BERT + GPT-2: a very expensive WebMD search bar
A hackathon project that pipelines two language models to retrieve and generate medical answers, with the authors explicitly begging you not to use it for actual medical advice.

What it does DocProduct takes a medical question, encodes it with a fine-tuned BioBERT model, runs similarity search via FAISS over 700k scraped Q&A pairs from Reddit and WebMD, then feeds the retrieved context to a fine-tuned GPT-2 (117M parameters) to generate an answer. The whole thing is glued together with custom Keras feedforward networks and a lot of TensorFlow version contortion.

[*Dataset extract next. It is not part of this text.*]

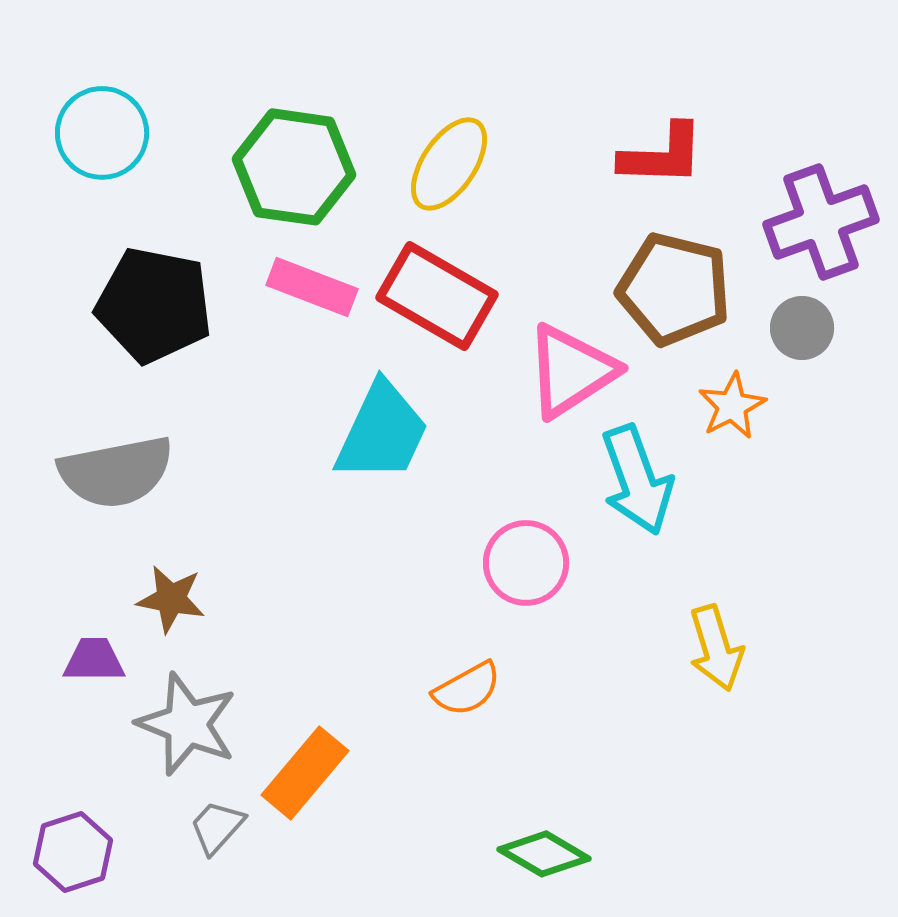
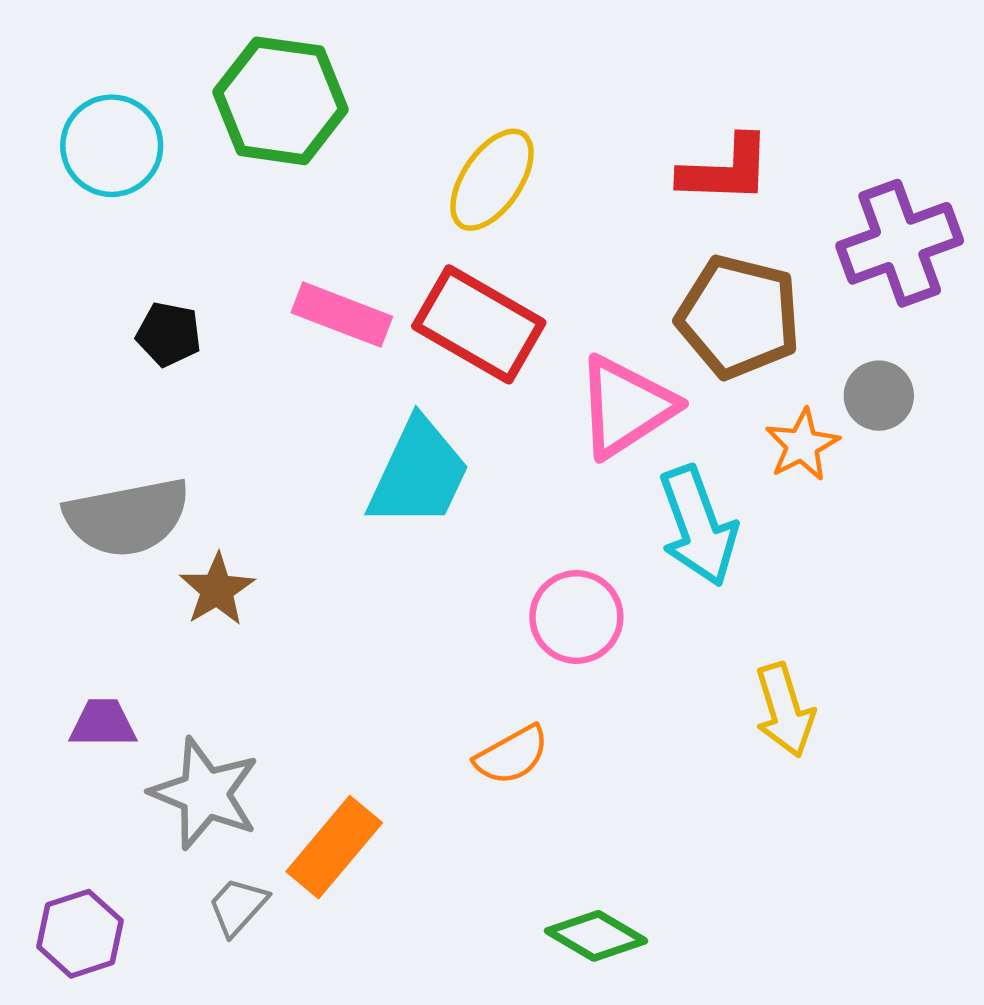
green hexagon: (294, 167) -> (280, 101), moved
black pentagon: (154, 305) -> (169, 334), size x0.5
gray circle: (802, 328) -> (879, 396), moved
brown star: (171, 599) -> (217, 590), moved, turned 30

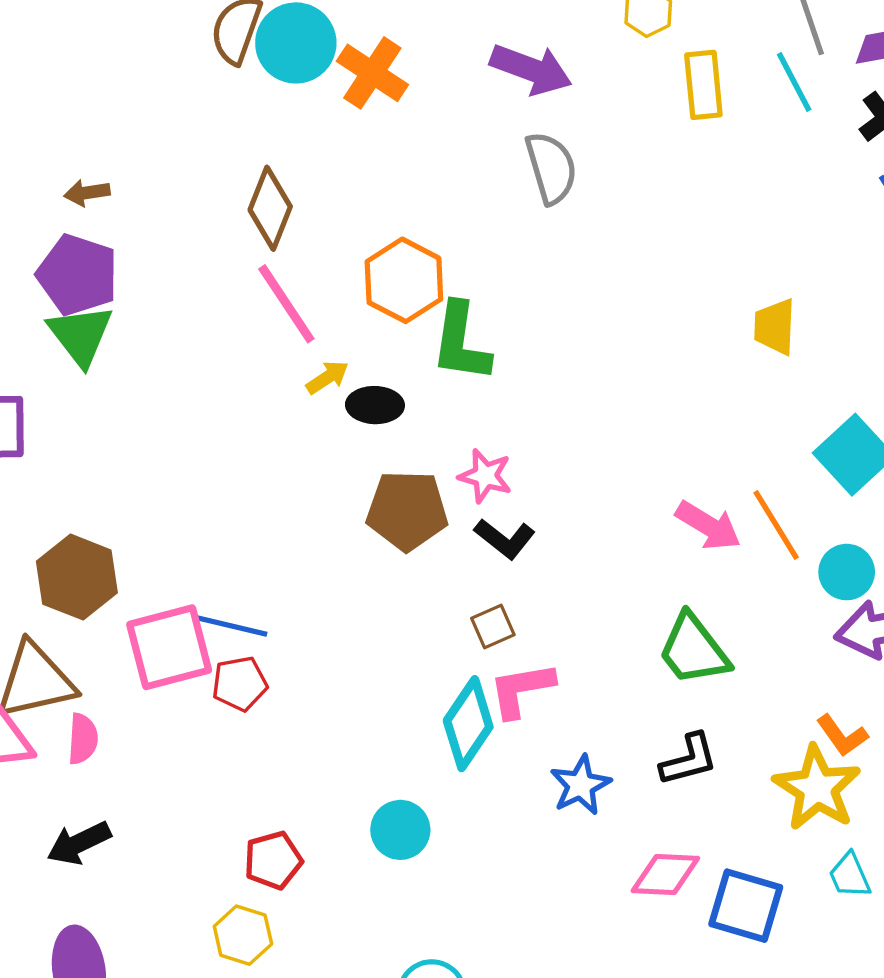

The interesting bit The training trick is the clever part: instead of standard negative sampling, they compute every question-answer dot product in a batch, softmax across rows, and use cross-entropy against a ground-truth pairing matrix. It’s a neat workaround for the fact that embeddings change every step, so NCE loss won’t fly.
Key highlights
- Scraped and wrangled 700k medical Q&A pairs from six different forums, each with its own HTML mess
- Re-implemented BERT in TF 2.0 alpha and got it talking to a TF 1.x GPT-2 model via
tf.compat.v1.disable_eager_execution - Top-6 finalist in the #PoweredByTF 2.0 Challenge; presented to the TensorFlow team
- Provides Colab notebooks for retrieval, training, and an “experimental” end-to-end pipeline
- Authors are upfront: “IT SHOULD NOT TO BE USED FOR ACTIONABLE MEDICAL ADVICE” (their caps, their wisdom)
Caveats
- Built on TF 2.0.0-alpha0, which is now archaeological; expect dependency pain
- The full pipeline is explicitly labeled experimental in the README
- Over a terabyte of generated TFRecords/CSV/checkpoints, but the actual model weights live on OneDrive
Verdict Worth a look if you’re researching medical NLP retrieval architectures or need a case study in mashing BERT and GPT-2 together. Skip it if you want production code, current dependencies, or—heaven forbid—actual medical advice.